Abstract

A physical model of thrust faulting has been constructed out of elastic foam rubber. The thrust wedge has an angle of 25°., and is forced from the back by a steel-hydraulic system of effectively infinite rigidity, analogous to the force exerted by tectonic plates. The observed particle motions show many features different from those commonly assumed in dislocation models of subduction thrusts. Interface waves associated with fault opening propagate along the thrust plane (from the back) and temporarily decouple the overlying hanging wall plate from the foot wall. Because of the geometry of the reflecting fault boundary, and the free surface (also reflecting), energy is trapped in the wedge and, as a consequence, the particle motions and energy in the hanging wall are much greater than in the foot wall.

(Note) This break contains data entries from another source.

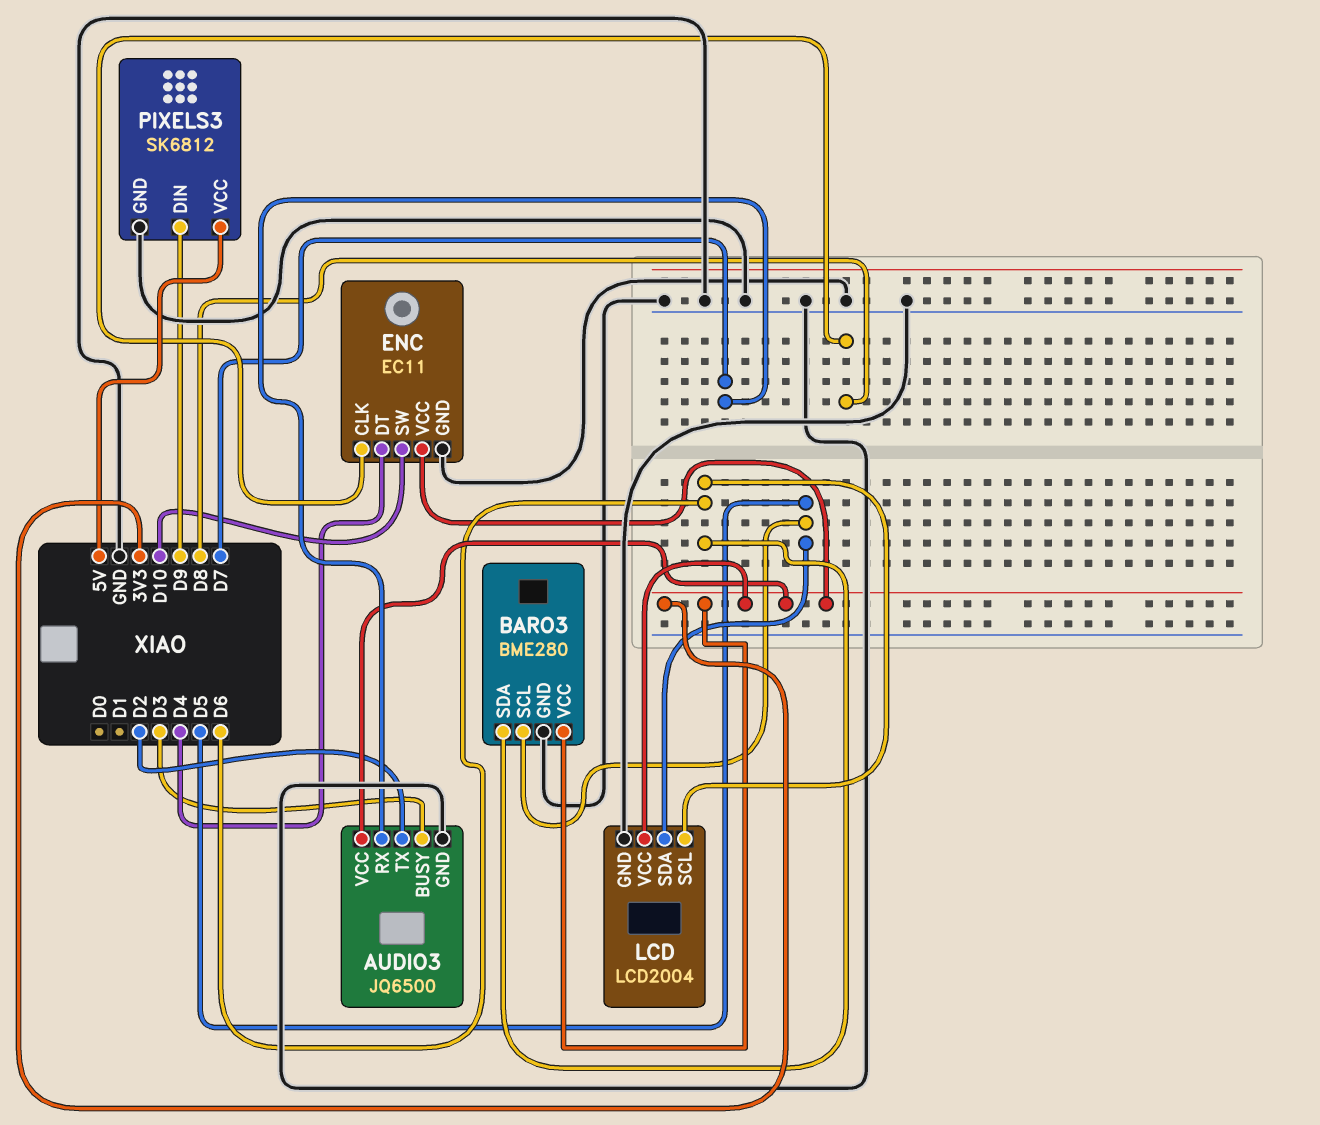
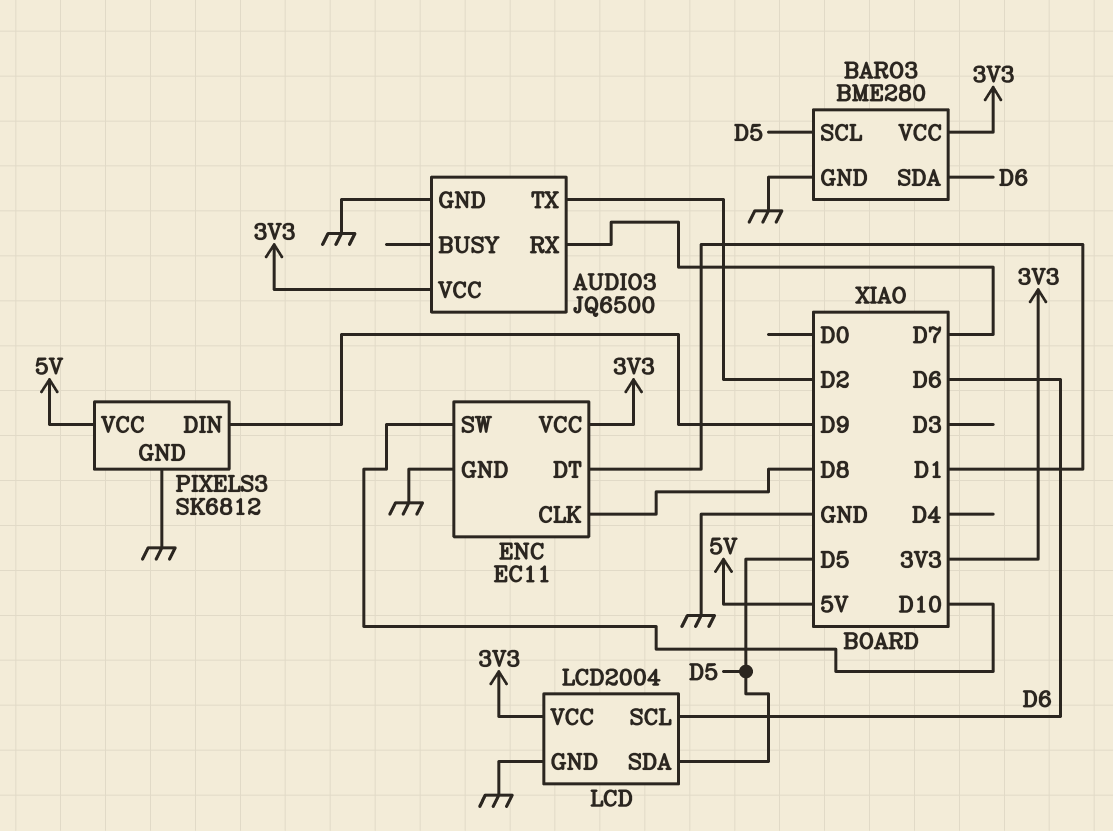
AUDIO3 pin BUSY: D3 -> none
ENC pin DT: D4 -> D1

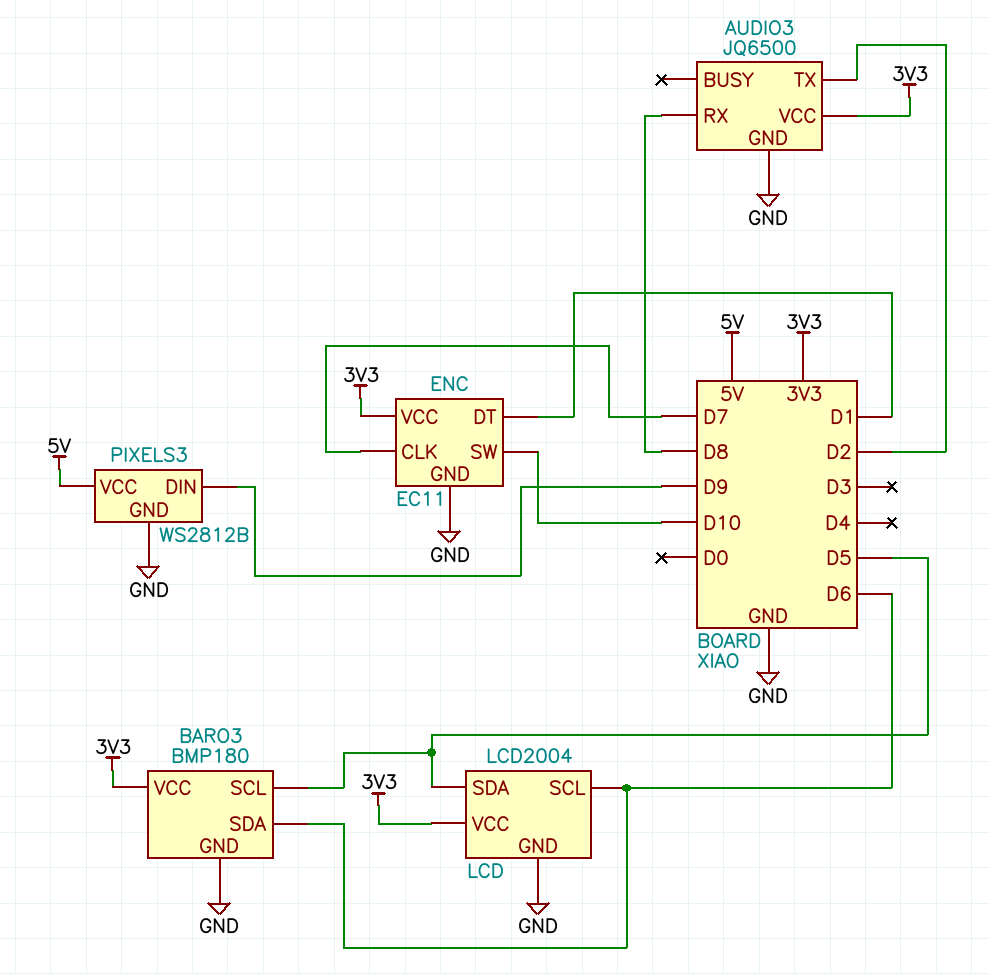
AUDIO3 pin RX: D7 -> D8
BARO3: BME280 -> BMP180
ENC pin CLK: D8 -> D7
PIXELS3: SK6812 -> WS2812B

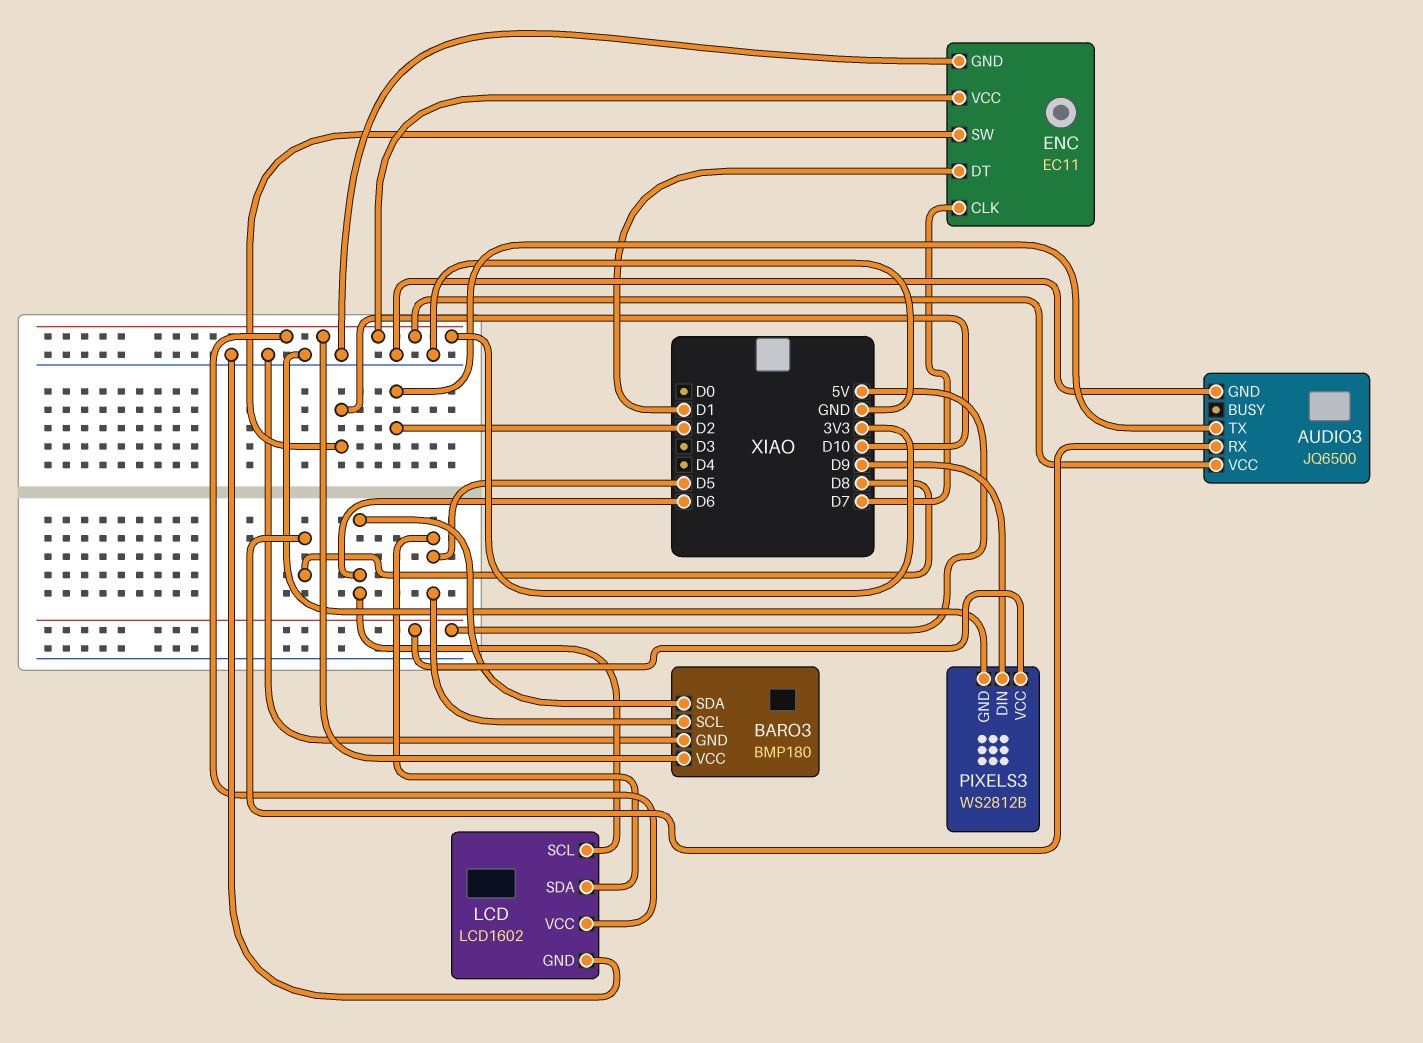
LCD: LCD2004 -> LCD1602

The interface wave and the energy trapped in the upper plate propagate up the wedge and break out at the toe of the thrust with a spectacular increase in motions. If this model is analogous to the real earth, it suggests that some common assumptions in dislocation modeling may be incorrect. The model may explain apparent missing energy radiated to teleseismic distances, the anomalously low number of empirical Green’s functions needed to model teleseismicp waves, and the evidence of intense shaking on the hanging wall toe of some thrust fault earthquakes. The results support the suggestion that interface waves may explain the lack of high frictional heat generation from thrust faults, and may explain the ‘paradox of large overthrusts’. The results also suggest that the seismic hazard of great subduction thrust earthquakes and continental shallow angle thrust faults might in some cases be seriously underestimated.